╭─ Provided data
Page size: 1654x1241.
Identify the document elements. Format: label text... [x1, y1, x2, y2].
╰─
╭─ Provided data
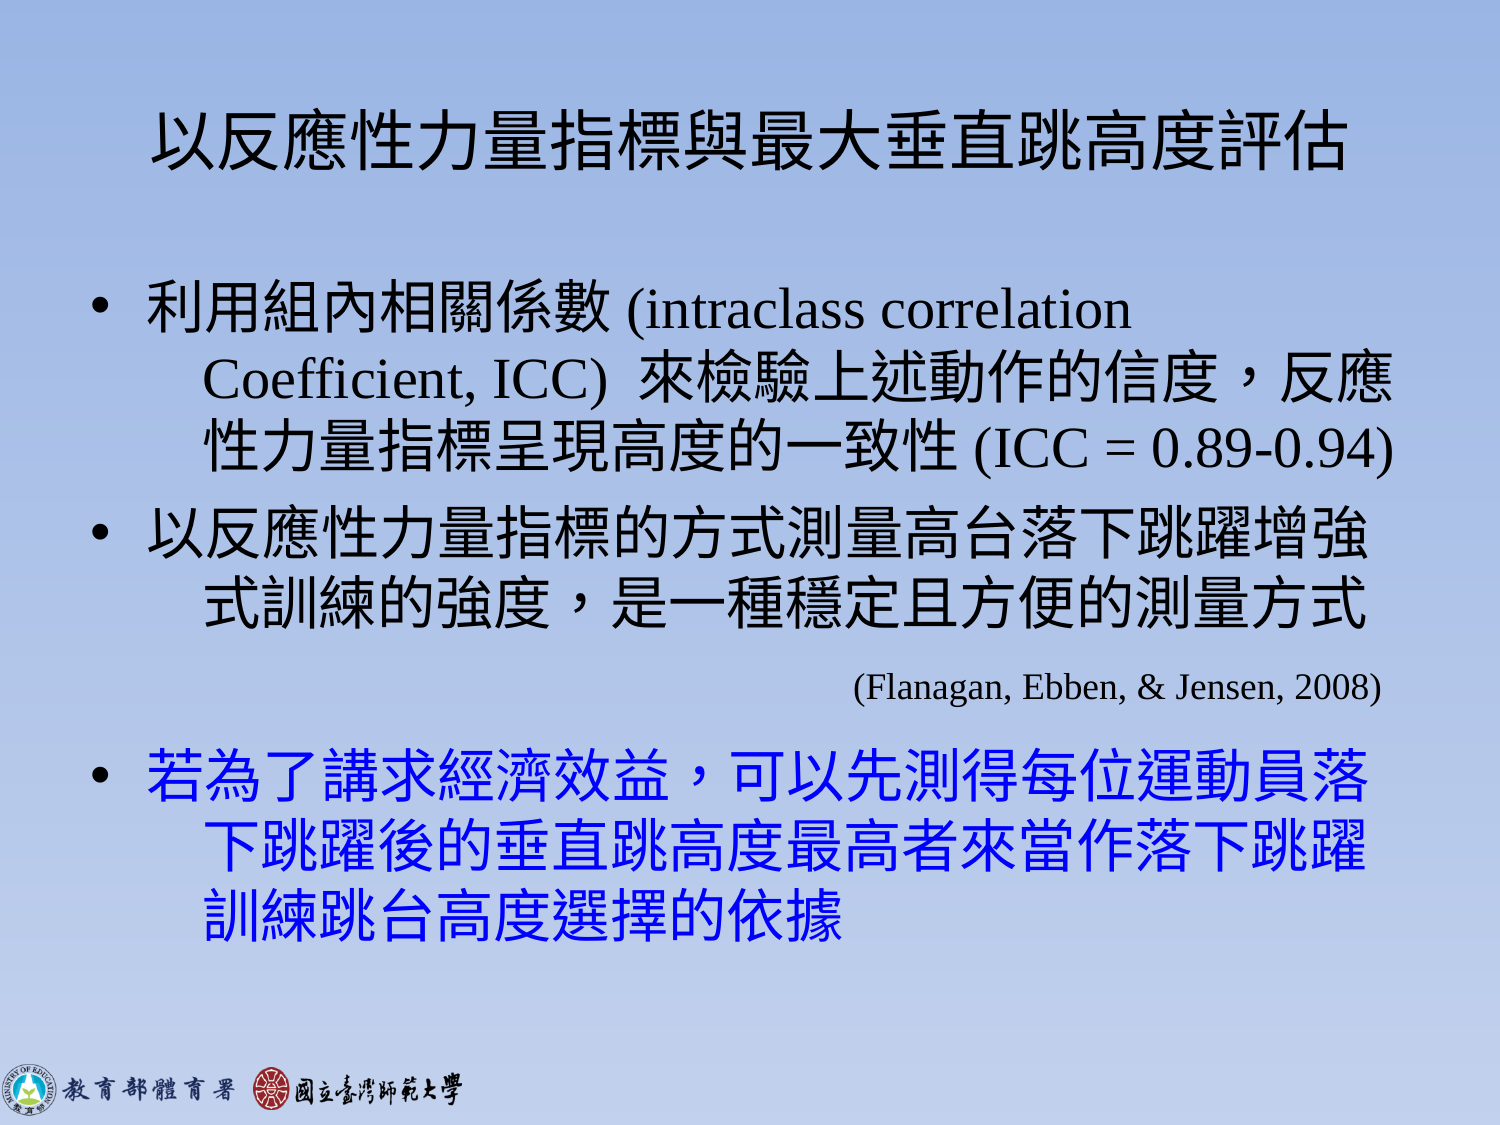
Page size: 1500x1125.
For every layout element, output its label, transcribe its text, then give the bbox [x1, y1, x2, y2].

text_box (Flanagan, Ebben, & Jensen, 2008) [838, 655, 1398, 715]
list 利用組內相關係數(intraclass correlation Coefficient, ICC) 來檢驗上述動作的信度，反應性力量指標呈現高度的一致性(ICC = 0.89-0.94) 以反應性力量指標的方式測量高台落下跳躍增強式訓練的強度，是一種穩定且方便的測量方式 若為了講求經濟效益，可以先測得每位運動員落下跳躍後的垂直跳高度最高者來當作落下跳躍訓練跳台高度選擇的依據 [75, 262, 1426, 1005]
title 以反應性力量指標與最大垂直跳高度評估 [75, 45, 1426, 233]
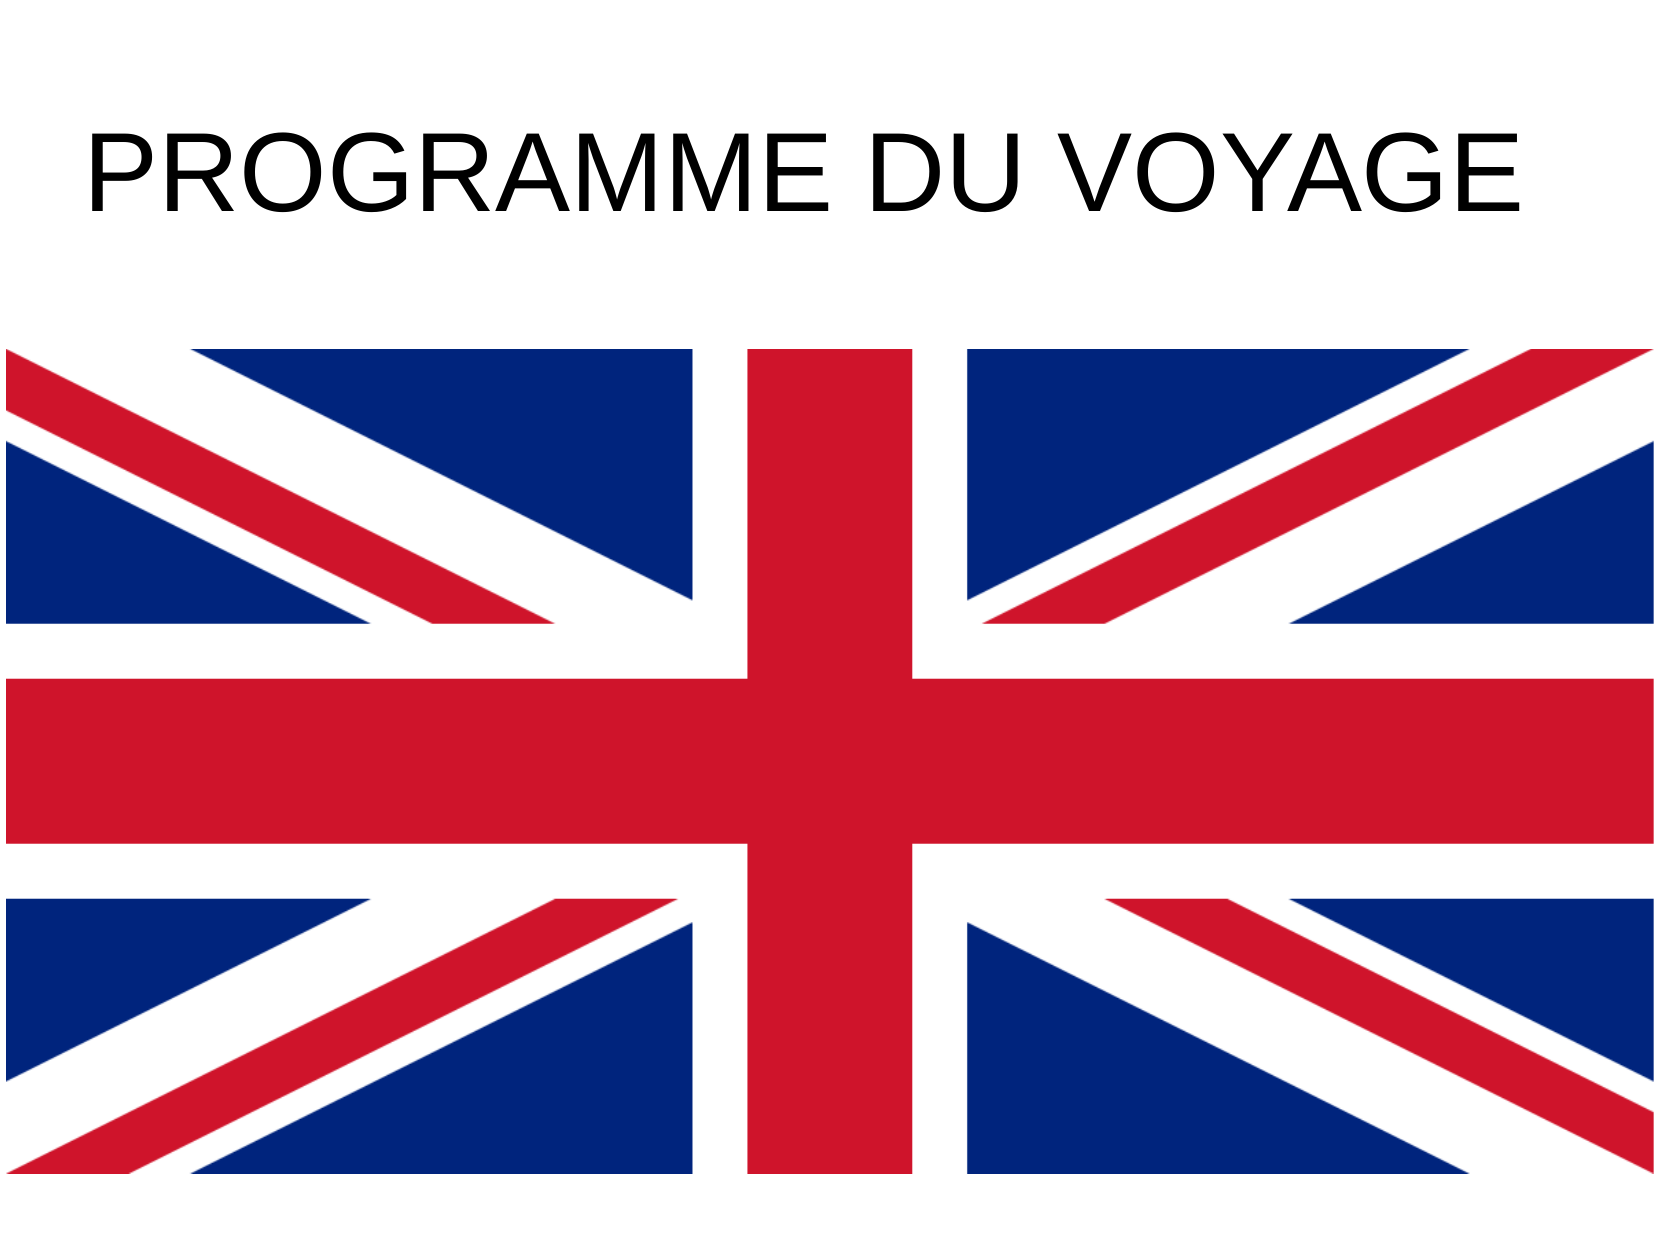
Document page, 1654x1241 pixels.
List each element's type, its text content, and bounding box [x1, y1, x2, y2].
╰─
╭─ Provided data
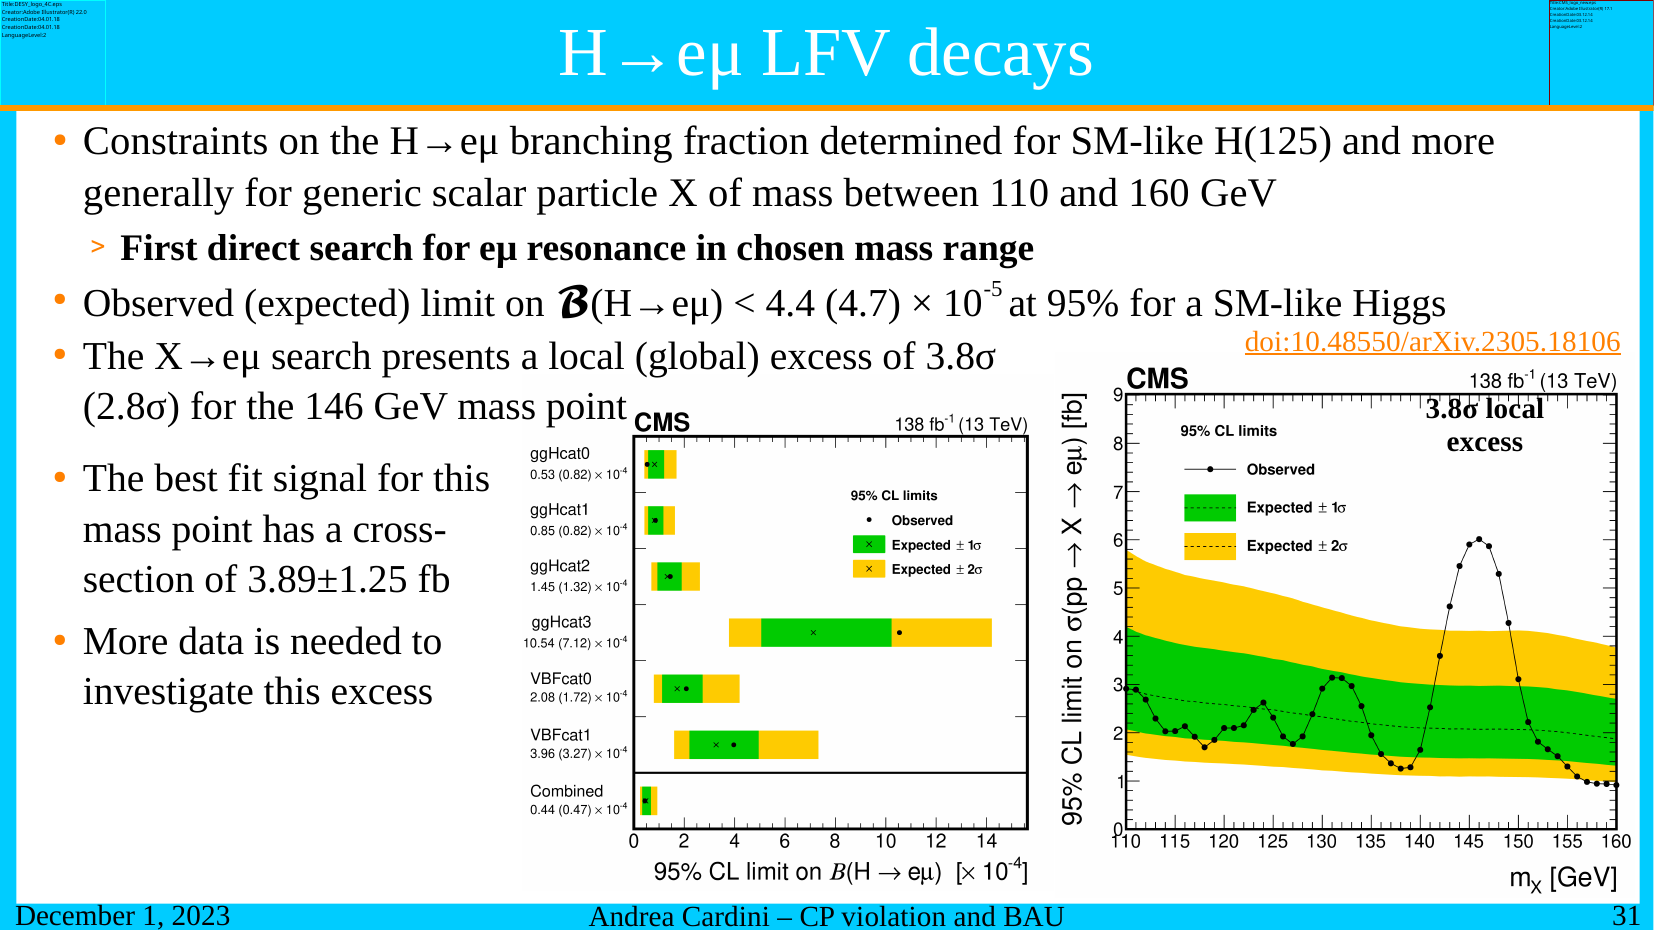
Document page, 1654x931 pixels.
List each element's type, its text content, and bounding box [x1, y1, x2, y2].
╰─
Retype the lines starting at the one containing "Page size: 1654x1241." and ending at the one containing "Identify the document", both included.

Page size: 1654x1241.
Identify the document elements. Format: label text... [x1, y1, x2, y2].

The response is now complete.